Adesso sembra scontata la cessione di Pedro.
"Per lui vale lo stesso discorso fatto con Cutrone... Non è pronto per il calcio italiano, ma la Fiorentina avrà visto in lui caratteristiche importanti quando lo ha preso. Vedremo se farà un'operazione per mantenere sempre il controllo su di lui oppure no. Magari in Brasile, o in qualche altro paese, riuscirà ad esprimersi ad alti livelli".
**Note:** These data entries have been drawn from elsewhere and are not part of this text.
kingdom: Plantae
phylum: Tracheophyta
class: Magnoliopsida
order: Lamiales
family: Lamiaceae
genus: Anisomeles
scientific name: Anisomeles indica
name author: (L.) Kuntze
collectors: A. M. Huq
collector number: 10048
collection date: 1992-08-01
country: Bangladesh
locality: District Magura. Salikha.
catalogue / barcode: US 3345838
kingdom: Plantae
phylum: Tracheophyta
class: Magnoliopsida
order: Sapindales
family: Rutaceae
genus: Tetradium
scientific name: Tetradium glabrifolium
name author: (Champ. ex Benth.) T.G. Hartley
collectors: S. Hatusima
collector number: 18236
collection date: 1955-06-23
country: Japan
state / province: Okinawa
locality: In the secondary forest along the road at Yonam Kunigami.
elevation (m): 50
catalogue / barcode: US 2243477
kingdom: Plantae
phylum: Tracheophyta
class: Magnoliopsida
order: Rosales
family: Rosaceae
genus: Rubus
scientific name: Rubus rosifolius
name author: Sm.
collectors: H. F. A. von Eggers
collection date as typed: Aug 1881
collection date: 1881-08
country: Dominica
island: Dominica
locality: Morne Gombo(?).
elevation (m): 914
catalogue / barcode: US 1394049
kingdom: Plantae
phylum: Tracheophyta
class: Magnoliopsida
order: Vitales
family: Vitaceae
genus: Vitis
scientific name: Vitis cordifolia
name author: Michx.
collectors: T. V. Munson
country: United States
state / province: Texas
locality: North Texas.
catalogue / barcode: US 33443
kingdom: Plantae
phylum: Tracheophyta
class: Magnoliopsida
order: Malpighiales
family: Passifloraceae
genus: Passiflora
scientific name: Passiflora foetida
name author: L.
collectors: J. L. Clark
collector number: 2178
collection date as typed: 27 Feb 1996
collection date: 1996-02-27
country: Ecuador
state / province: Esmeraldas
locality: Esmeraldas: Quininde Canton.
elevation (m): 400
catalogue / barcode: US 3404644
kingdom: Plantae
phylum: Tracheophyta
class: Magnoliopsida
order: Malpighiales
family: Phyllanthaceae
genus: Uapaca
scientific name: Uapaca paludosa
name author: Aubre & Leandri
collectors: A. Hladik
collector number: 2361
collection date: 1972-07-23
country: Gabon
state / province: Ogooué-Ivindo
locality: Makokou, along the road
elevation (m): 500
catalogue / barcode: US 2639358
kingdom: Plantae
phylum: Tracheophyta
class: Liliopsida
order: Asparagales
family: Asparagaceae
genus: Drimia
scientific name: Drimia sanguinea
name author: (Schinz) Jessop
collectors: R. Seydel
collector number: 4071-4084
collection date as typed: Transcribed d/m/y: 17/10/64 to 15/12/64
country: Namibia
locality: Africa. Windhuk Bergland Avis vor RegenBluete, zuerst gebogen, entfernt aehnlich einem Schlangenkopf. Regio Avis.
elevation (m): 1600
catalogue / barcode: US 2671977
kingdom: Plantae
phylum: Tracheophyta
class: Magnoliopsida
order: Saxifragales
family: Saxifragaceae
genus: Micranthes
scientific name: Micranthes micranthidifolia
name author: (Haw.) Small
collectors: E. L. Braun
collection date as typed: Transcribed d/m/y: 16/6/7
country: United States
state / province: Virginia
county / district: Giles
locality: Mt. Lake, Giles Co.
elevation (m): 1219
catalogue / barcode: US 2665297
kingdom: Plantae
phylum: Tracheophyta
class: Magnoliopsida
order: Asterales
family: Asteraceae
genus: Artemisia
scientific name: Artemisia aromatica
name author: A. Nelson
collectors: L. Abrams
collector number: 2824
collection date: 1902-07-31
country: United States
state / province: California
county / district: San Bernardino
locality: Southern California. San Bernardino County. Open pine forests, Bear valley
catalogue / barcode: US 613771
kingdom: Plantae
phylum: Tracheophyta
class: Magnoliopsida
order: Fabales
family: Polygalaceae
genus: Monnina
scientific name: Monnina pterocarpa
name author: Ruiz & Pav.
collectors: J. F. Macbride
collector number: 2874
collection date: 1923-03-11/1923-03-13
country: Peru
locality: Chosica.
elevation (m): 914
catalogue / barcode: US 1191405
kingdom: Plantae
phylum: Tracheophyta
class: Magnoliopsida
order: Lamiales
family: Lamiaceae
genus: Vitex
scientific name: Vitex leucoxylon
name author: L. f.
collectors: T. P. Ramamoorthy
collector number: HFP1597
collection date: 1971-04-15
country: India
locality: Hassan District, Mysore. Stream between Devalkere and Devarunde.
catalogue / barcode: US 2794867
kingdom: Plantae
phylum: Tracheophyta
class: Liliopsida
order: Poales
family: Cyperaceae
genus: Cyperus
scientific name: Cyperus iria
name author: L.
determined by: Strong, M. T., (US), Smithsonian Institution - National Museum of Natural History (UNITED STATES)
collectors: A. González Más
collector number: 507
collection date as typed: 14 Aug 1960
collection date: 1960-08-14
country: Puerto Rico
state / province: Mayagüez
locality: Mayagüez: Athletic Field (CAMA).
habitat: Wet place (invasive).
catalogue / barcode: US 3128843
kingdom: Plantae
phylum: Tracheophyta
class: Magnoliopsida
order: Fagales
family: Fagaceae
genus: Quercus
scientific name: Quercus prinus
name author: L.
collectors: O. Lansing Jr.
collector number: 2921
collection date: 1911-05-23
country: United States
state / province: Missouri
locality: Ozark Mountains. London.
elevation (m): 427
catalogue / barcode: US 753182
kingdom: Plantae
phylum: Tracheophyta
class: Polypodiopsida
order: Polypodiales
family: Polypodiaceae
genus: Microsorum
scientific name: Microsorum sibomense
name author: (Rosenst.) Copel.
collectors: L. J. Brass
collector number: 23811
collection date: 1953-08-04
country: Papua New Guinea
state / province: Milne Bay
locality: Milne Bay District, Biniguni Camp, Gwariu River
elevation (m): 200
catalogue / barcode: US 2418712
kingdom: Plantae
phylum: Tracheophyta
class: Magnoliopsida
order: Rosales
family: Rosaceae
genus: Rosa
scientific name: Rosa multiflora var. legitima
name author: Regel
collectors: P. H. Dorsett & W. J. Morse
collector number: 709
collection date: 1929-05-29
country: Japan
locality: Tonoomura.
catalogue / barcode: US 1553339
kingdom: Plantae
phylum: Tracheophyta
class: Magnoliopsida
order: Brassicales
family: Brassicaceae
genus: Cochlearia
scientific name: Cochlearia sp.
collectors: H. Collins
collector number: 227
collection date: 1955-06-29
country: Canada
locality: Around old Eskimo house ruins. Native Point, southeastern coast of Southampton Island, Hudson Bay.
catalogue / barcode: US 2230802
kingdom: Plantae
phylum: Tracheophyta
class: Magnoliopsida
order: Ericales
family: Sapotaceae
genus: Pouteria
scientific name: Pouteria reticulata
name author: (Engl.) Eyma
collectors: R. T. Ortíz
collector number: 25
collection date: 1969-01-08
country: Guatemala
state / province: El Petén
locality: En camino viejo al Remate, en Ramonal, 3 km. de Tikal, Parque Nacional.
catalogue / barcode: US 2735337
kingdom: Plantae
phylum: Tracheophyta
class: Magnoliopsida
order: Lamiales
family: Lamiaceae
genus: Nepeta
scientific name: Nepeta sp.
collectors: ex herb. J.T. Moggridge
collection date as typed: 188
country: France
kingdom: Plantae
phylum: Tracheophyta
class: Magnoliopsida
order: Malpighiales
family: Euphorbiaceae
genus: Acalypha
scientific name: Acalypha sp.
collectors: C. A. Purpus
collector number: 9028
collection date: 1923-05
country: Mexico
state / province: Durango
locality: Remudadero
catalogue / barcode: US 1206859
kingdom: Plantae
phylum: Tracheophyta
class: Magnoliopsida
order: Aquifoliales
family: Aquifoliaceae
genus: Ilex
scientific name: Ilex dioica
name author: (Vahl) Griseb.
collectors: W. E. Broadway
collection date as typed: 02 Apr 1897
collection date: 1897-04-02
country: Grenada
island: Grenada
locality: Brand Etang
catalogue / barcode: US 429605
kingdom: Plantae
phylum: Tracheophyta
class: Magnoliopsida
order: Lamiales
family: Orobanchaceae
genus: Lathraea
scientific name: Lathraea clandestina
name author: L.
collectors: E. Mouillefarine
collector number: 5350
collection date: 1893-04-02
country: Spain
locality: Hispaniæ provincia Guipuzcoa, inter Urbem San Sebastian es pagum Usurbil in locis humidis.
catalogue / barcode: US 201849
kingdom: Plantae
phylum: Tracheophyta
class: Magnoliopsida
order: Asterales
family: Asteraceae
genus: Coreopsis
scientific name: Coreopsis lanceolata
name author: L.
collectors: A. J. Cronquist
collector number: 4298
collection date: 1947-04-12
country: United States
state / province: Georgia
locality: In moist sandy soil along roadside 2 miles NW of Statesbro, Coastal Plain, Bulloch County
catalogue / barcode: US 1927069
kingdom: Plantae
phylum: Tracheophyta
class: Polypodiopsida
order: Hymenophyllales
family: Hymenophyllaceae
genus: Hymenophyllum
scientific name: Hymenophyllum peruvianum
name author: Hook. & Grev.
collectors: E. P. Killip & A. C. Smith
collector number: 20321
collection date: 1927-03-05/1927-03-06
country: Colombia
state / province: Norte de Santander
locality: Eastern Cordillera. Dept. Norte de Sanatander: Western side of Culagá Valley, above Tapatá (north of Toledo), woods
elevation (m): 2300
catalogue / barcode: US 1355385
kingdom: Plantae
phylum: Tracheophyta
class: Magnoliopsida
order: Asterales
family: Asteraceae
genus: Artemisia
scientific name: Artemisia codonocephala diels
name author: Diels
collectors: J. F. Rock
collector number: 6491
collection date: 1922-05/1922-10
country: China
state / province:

Le parole di Commisso, che ha aperto ad una cessione di Chiesa in estate, la trovano d'accordo?
"Chiesa deve tornare ad essere Chiesa, la Fiorentina ha bisogno di lui. Io penso che sia giusto quello che ha detto Commisso questa mattina. Non poteva venderlo in estate appena arrivato, ma su di lui ci sono state tante squadre e adesso lo stanno gestendo con il padre Enrico cercando di avere il massimo per questi 6 mesi poi cambierà".

Cosa devono aspettarsi i tifosi della Fiorentina adesso dal mercato?
"Credo che Iachini sia arrivato da pochissimo tempo e mi pare di aver percepito che nel mezzo del campo abbia già scelto di giocare solo uno tra Badelj e Pulgar. Bisogna dar tempo a lui di monitorare la situazione per scegliere anche che tipo di operazioni fare. Vorrà giocare con una certa metodologia che io conosco bene avendolo avuto come giocatore: agonismo, voglia di fare... Si parla tanto di Bonifazi che è un giocatore che due anni fa era un di prospettiva, lo voleva lo Zenit di Mancini in passato anche. Questo ragazzo ha trovato difficoltà a Torino e non riesce ad esprimersi in modo compiuto, ma per me sarebbe un buon investimento".

Iachini che cosa potrà dare in più ai viola?
"Si tratta di una persona molto seria ed onesta, molto attaccata alla Fiorentina. E' stato uno dei simboli come giocatore, accolto bene dai tifosi viola. Trasmetterà alla squadra l'impegno, l'agonismo, la voglia di vincere e di dare 100% sempre. L'importante è salvarsi e non essere immischiati nei bassifondi perché dopo ci vogliono tanti risultati positivi per uscirne. Non bisogna essere sofisticati, ma badare al sodo, sostenere Iachini e la società per giocare in tranquillità".